Exercise directions: Write out, please, each line from the one containing "f_number: 1.8" to the final line of the data, both included, exactly and without pictures.

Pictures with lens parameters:
▼
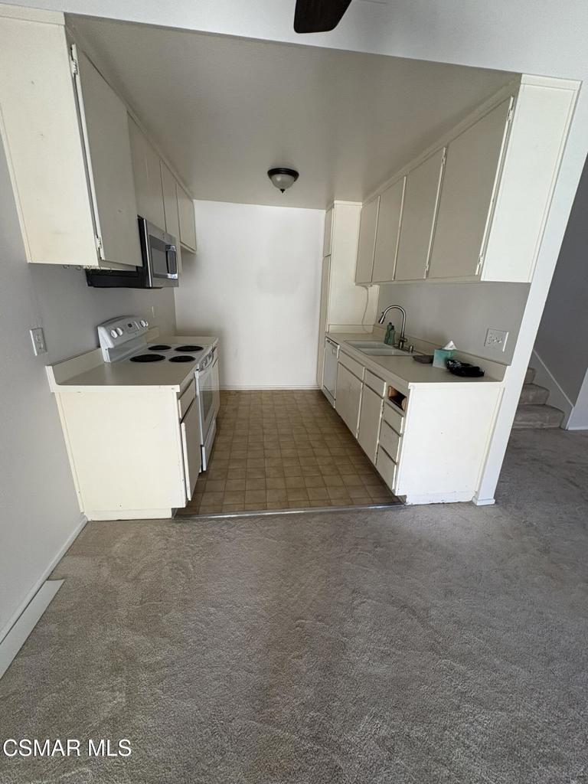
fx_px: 317
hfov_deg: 85.7
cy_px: 392
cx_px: 294
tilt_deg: -16.4
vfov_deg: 102.1
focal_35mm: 14
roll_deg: -2.3
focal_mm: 2.22
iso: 250
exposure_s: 1/63
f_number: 2.2
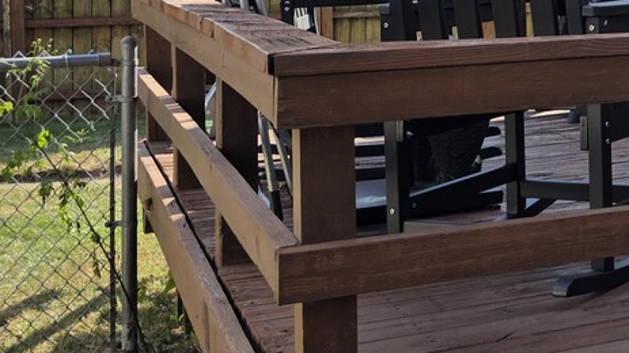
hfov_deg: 22.8
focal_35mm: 78
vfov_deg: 15.0
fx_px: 1300
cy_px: -52
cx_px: 913
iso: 80
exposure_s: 1/4237
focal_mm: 6.3
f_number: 1.7
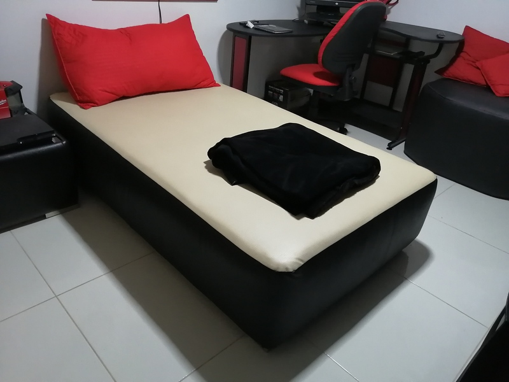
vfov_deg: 51.4
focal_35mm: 27
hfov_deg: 65.3
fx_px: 397
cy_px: 191
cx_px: 254
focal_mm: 3.62
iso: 250
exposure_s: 1/33.3
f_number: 1.8
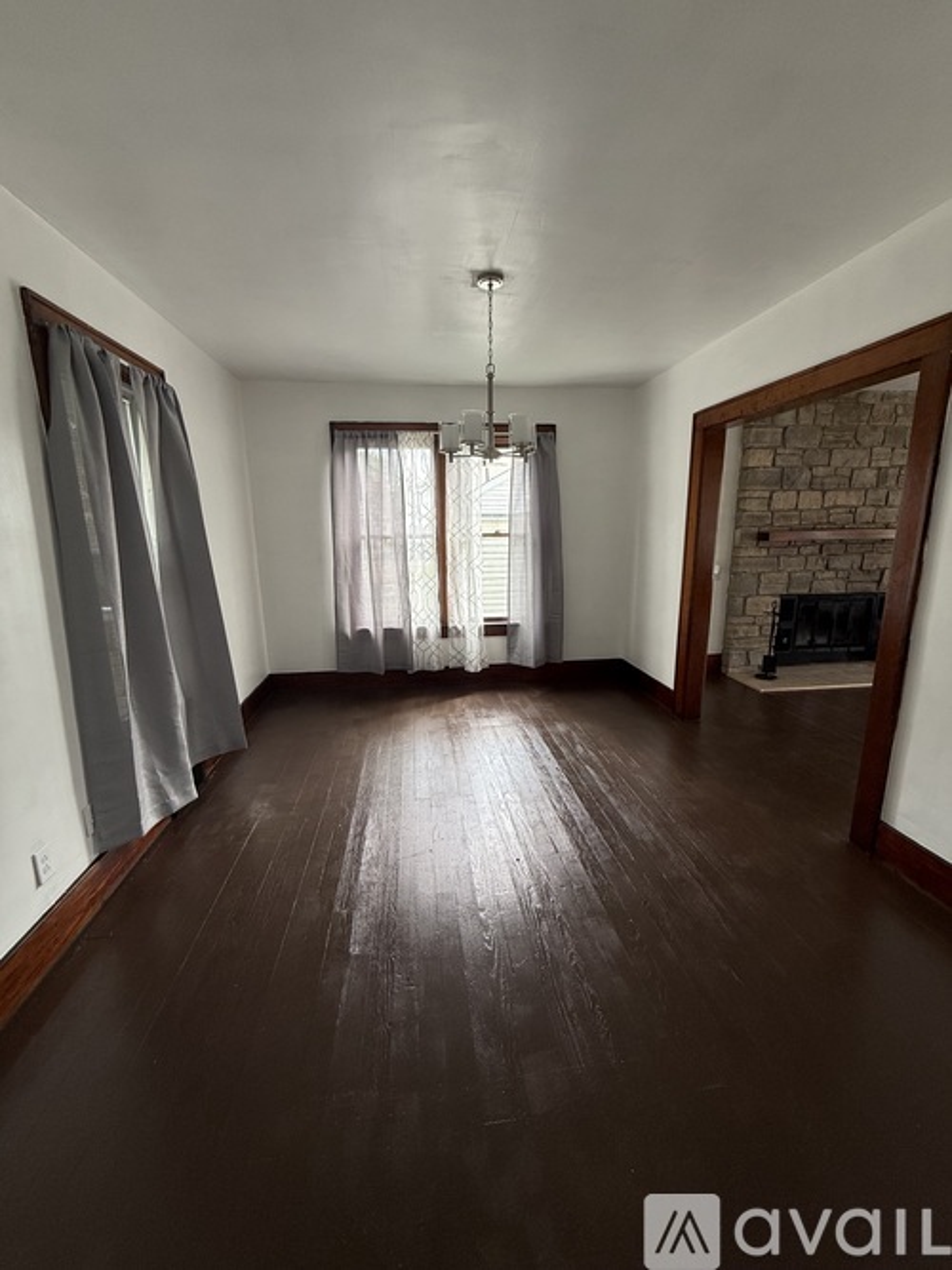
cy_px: 635
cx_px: 476
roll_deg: -0.1
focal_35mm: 14
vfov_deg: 102.1
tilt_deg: -10.8
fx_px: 514
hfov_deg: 85.7
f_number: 2.2
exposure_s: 1/99
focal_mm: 2.22
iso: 64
▲
Expected answer:
f_number: 1.8
cy_px: 635
cx_px: 476
roll_deg: -0.1
focal_35mm: 14
vfov_deg: 102.1
tilt_deg: -10.8
fx_px: 514
hfov_deg: 85.7
f_number: 2.2
exposure_s: 1/99
focal_mm: 2.22
iso: 64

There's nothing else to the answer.